A sign above the door proclaimed FITTER FAMILIES FOR FUTURE FIRESIDES. A fair-haired boy barreled out of the door and down the steps, proudly showing off a bronze medal on a ribbon. “I won!”

“Attaboy! What did you win?” Evie asked, and he let her see the medal’s inscription. “ ‘Yea, I have a goodly heritage,’ ” Evie read. “Well. Good for you, then, I suppose.”

Inside, the building had been set up with long tables and curtained-off areas labeled EXAMINATION. Families sat in chairs, waiting their turn, while nurses in starched aprons and stiff white hats moved about, writing down information and escorting them one at a time behind the examination curtains. Fathers filled out surveys and answered questions while mothers bounced fussy babies on their knees and encouraged their children to sit up straight, all in the hope of coming away with one of those bronze medals the boy outside had been so proud of. There was hot cocoa, and Jericho went to get them some while Evie waited.

At a nearby table, a tall, thin, gray-haired man asked a young couple questions. “Has anyone in your family ever had heart trouble? Infantile paralysis? Scoliosis? Rickets?” They shook their heads, and the gray-haired man smiled. “Fine, fine. How about a history of nervous trouble? Have you or any of your family members ever demonstrated any unusual abilities? For instance, if I were to hold a card in my hand, might you have a… well, let’s call it a sense of what that card was? Would you like to be tested for such an ability?”
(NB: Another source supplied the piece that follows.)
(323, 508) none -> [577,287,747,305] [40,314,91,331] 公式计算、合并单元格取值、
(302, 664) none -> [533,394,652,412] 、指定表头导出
Evie was only half listening. She was drawn to the far wall, where a large board was suspended. The board, which sported small, flashing lightbulbs, had been divided down the middle. The left side, where an arrow pointed to a fast-flashing light, read EVERY FORTY-EIGHT SECONDS, A PERSON IS BORN IN THE UNITED STATES WHO WILL BE A BURDEN ON SOCIETY. AMERICA NEEDS LESS OF THESE, AND MORE OF THESE….

An arrow on the right side pointed to a lightbulb that rarely flashed. The text read EVERY SEVEN AND A HALF MINUTES, A HIGH-GRADE PERSON IS BORN IN THE UNITED STATES, WHO WILL HAVE THE ABILITY TO WORK AND BE FIT FOR LEADERSHIP. ONLY FOUR PERCENT OF ALL AMERICANS FALL WITHIN THIS CLASS. LEARN ABOUT HEREDITY. YOU CAN HELP TO CORRECT THESE CONDITIONS.—THE HUMAN BETTERMENT FOUNDATION: MAKING AMERICA STRONG THROUGH THE SCIENCE OF EUGENICS.
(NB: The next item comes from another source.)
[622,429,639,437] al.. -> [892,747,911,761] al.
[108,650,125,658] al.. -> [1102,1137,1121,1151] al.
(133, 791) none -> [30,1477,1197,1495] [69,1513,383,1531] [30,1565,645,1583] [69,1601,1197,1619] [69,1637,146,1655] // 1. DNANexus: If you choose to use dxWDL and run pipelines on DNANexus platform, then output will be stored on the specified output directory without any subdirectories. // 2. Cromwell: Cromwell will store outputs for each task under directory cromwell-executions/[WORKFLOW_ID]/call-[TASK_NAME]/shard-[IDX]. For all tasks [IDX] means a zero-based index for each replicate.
Jericho returned with their cocoa. He frowned at the board. A smiling nurse holding a clipboard approached them. “Did you want to be tested?”

“For what?” Evie asked.

“We don’t need a medal,” Jericho said curtly.
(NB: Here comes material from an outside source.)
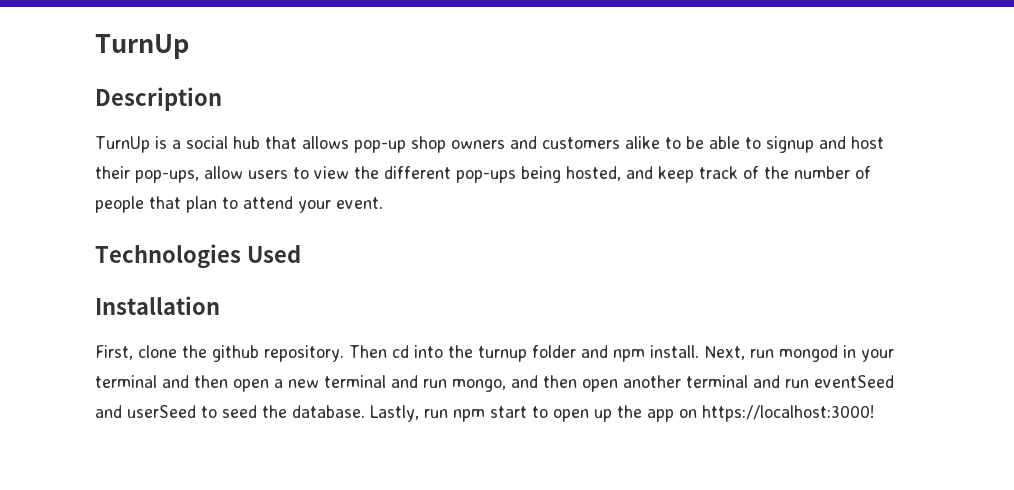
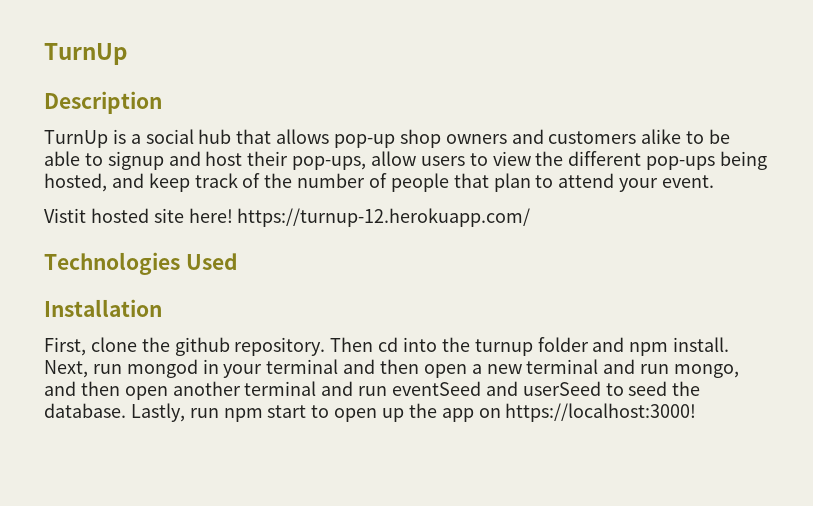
(383, 203) none -> [44,208,531,227] // Vistit hosted site here! https://turnup-12.herokuapp.com/

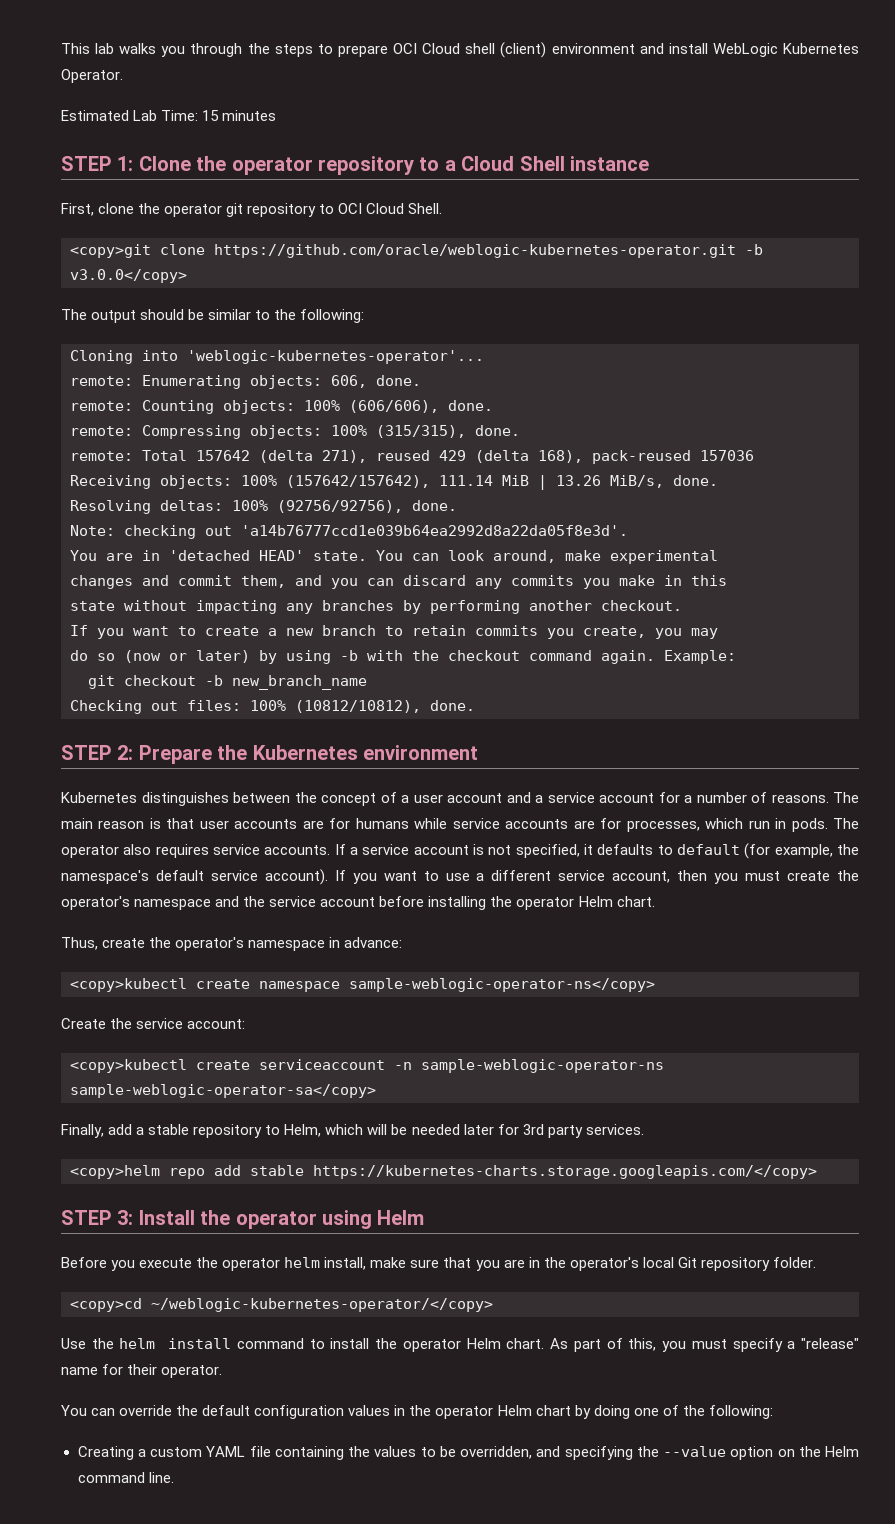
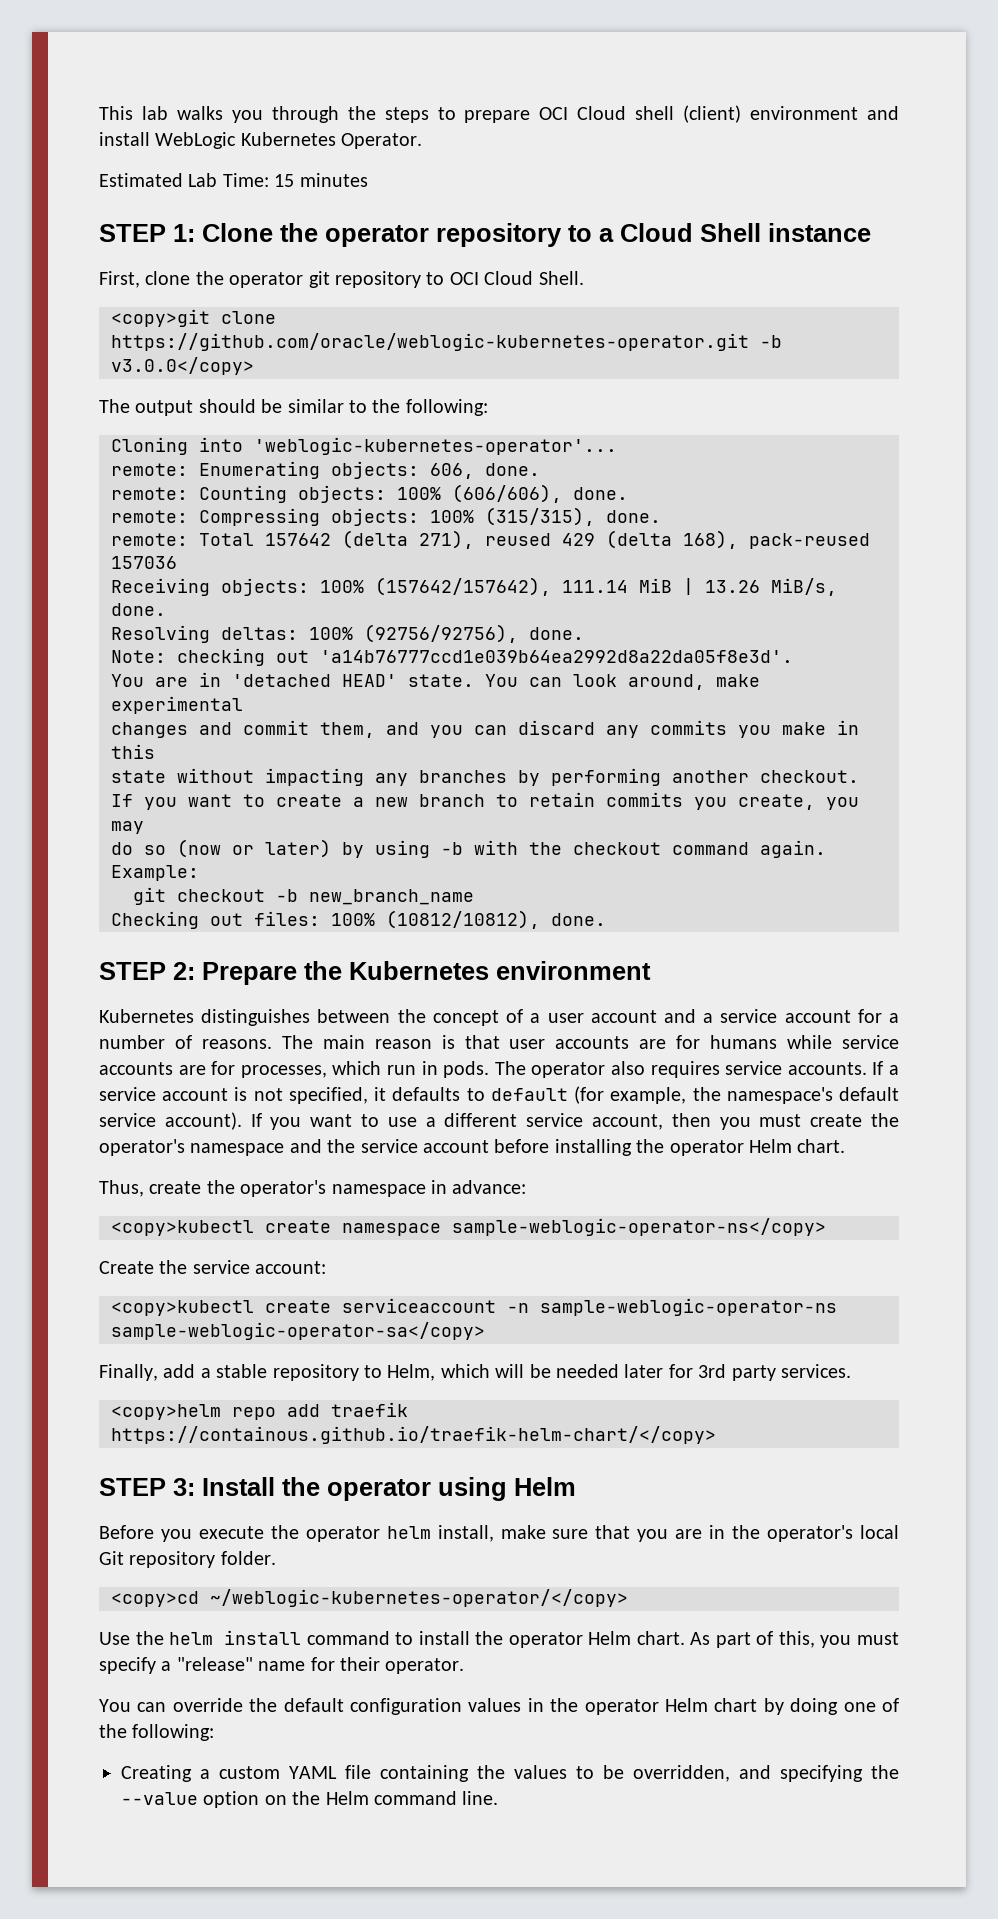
[250,1165,817,1179] stable https://kubernetes-charts.storage.googleapis.com/</copy> -> [331,1402,408,1417] [111,1426,716,1444] traefik https://containous.github.io/traefik-helm-chart/</copy>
“Do you know about eugenics?” the nurse asked, as if she hadn’t heard him. “It’s a wonderful scientific movement designed to help America achieve her full potential. It is the self-direction of human evolution.

“Why, every farmer knows that the key to having the best possible livestock is in the breeding,” the nurse explained, as if she were imparting a Sunday-school lesson to children. “If you breed inferior animals, you’ll have inferior stock. You must maintain the superiority of the bloodlines to have truly superior stock. It’s the same with people. How costly is it for America when defective people are born? There are the unfortunates. The degenerates. The unfit, insane, crippled, and feeble-minded. The repeat criminals found in the lower classes. The defects particular to certain of the races. Many of the agitators causing such unrest in our society are an example of the inferior element who are leading to a mongrelization of our American culture. Purity is the cornerstone of our great civilization. Eugenics proposes corrections for what is sick in our society.”

“Let’s go,” Jericho urged in Evie’s ear, but the nurse was still talking.

“Imagine an America in which both our physical and social ills have been bred out of us. There would be no disease. No war. No poverty or crime. There would be peace, as people of superior, like minds could reason out their differences. A true democracy! All men are not created equal, but they could be. Mankind was meant to reach ever forward, ever upward, ever onward! Corrections,” the smiling nurse said again. “Are you certain you wouldn’t like to be tested? It won’t take but a few moments of your time, and we have some lovely cookies.”